---- RECORDS SUPPLIED

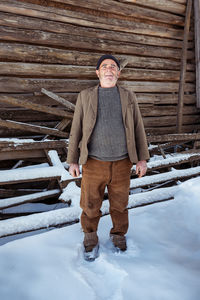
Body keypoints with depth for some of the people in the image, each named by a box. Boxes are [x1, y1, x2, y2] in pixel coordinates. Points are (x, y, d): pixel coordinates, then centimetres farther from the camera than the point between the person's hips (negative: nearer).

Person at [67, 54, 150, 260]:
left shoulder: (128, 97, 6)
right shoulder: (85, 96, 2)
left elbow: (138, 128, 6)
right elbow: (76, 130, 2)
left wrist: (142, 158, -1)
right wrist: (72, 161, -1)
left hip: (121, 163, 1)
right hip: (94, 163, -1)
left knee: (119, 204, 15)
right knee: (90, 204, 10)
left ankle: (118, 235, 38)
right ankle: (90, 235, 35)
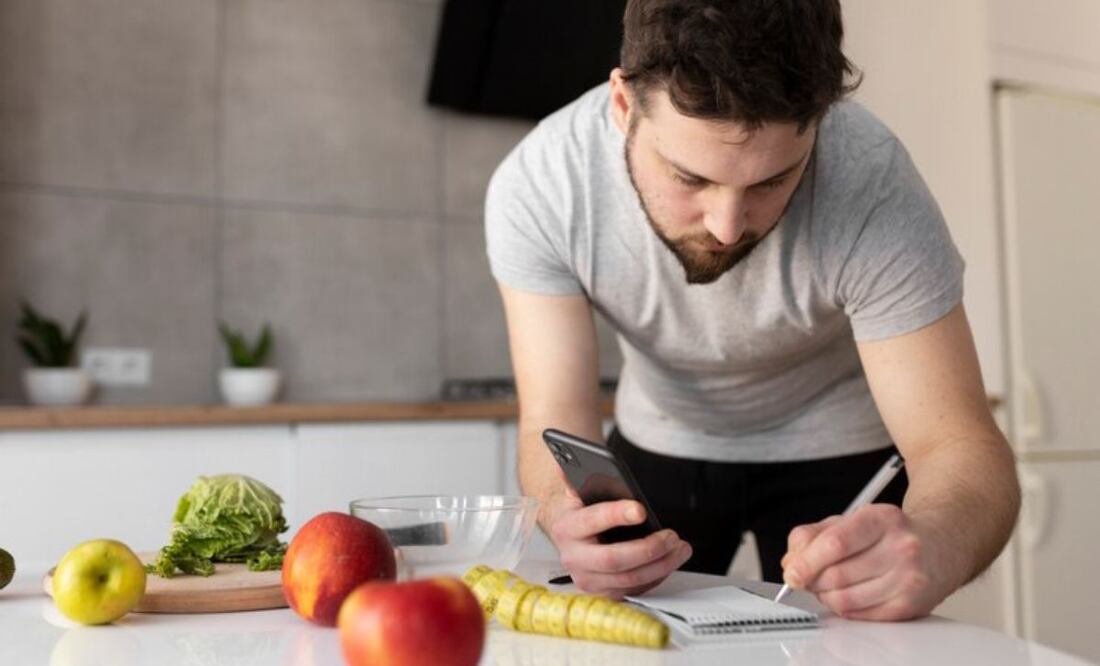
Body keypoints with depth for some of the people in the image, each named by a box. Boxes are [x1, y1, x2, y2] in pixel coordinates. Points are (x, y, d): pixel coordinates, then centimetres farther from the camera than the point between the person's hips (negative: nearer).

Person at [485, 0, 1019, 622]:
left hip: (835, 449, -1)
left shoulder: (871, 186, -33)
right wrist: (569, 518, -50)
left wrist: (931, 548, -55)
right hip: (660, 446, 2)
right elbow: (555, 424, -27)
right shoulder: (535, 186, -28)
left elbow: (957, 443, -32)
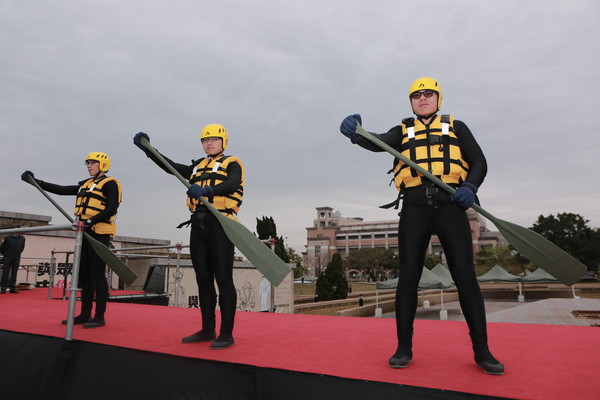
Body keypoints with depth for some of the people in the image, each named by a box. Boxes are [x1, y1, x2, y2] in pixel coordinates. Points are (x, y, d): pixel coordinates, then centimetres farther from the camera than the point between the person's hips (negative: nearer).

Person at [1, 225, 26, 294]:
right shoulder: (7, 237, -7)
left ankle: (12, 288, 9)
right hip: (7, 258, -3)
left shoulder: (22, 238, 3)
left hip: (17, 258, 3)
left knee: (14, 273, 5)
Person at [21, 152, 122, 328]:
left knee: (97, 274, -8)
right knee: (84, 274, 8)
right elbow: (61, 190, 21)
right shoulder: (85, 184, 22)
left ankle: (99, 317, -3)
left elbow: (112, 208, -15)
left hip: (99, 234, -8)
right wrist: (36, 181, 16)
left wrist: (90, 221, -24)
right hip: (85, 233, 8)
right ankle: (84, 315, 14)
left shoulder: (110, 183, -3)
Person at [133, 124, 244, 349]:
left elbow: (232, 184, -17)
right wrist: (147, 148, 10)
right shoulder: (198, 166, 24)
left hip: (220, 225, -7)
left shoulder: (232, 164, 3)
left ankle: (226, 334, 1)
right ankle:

--------
---- RECORDS SUPPLIED

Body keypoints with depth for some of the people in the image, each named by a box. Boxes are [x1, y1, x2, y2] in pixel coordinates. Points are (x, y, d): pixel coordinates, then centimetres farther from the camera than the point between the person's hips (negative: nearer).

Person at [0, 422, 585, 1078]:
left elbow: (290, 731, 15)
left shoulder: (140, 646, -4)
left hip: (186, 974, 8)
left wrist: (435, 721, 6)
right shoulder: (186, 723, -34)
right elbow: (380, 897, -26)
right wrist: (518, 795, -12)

--------
---- RECORDS SUPPLIED

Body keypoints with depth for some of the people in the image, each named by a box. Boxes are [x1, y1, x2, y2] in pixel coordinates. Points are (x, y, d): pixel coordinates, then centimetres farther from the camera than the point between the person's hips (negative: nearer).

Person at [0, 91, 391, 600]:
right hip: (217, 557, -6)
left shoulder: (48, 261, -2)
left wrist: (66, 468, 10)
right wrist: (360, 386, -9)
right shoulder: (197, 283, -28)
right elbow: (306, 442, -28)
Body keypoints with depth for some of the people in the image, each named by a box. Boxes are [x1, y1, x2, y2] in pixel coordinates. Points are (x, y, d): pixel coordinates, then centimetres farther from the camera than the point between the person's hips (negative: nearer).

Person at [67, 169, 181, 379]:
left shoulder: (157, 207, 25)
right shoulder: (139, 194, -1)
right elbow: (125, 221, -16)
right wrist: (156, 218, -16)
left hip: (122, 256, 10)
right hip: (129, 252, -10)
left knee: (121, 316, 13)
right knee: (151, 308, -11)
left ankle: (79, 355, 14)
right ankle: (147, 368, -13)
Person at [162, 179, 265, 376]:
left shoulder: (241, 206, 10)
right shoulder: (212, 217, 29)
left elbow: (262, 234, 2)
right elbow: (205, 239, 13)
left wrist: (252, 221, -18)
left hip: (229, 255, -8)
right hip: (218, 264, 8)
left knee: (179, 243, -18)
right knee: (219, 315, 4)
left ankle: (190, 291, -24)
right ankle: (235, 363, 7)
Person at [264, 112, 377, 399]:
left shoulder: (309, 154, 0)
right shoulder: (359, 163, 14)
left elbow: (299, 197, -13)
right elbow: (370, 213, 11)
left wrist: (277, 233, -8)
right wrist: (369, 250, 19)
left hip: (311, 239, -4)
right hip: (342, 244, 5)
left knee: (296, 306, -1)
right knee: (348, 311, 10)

--------

■ DIRECTIONS FOR THIS TASK
Please rewrite the data from the line containing "left wrist: (931, 548, -55)" through the line containing "right hip: (85, 233, 8)", shifting each number inside the keypoint triples up by 128 and leaving the box figures and all other text unchanged. Leave the pictures out of your answer.

■ EXERCISE OUTPUT
left wrist: (1059, 676, 73)
right hip: (788, 574, 130)
right elbow: (683, 552, 101)
right shoulder: (663, 314, 100)
left elbow: (1085, 571, 96)
Body keypoints with depth for some of the people in the image, each named by a box. Boxes are [x1, y1, x2, y2] in pixel coordinates. Points are (x, y, d): pixel coordinates, then centimetres farther from the camera than the point between the person's hips (negative: nearer).

Person at [1, 225, 26, 294]:
right shoulder: (135, 365, 121)
left ankle: (140, 416, 137)
right hip: (135, 386, 125)
left shoulder: (150, 366, 131)
left hip: (145, 386, 131)
left knee: (142, 401, 133)
Person at [21, 152, 122, 328]:
left knee: (225, 402, 120)
right knee: (212, 402, 136)
right elbow: (189, 318, 149)
right shoulder: (213, 312, 150)
left ankle: (227, 445, 125)
left elbow: (240, 336, 113)
left hip: (227, 362, 120)
right wrist: (164, 309, 144)
left wrist: (218, 349, 104)
right hip: (213, 361, 136)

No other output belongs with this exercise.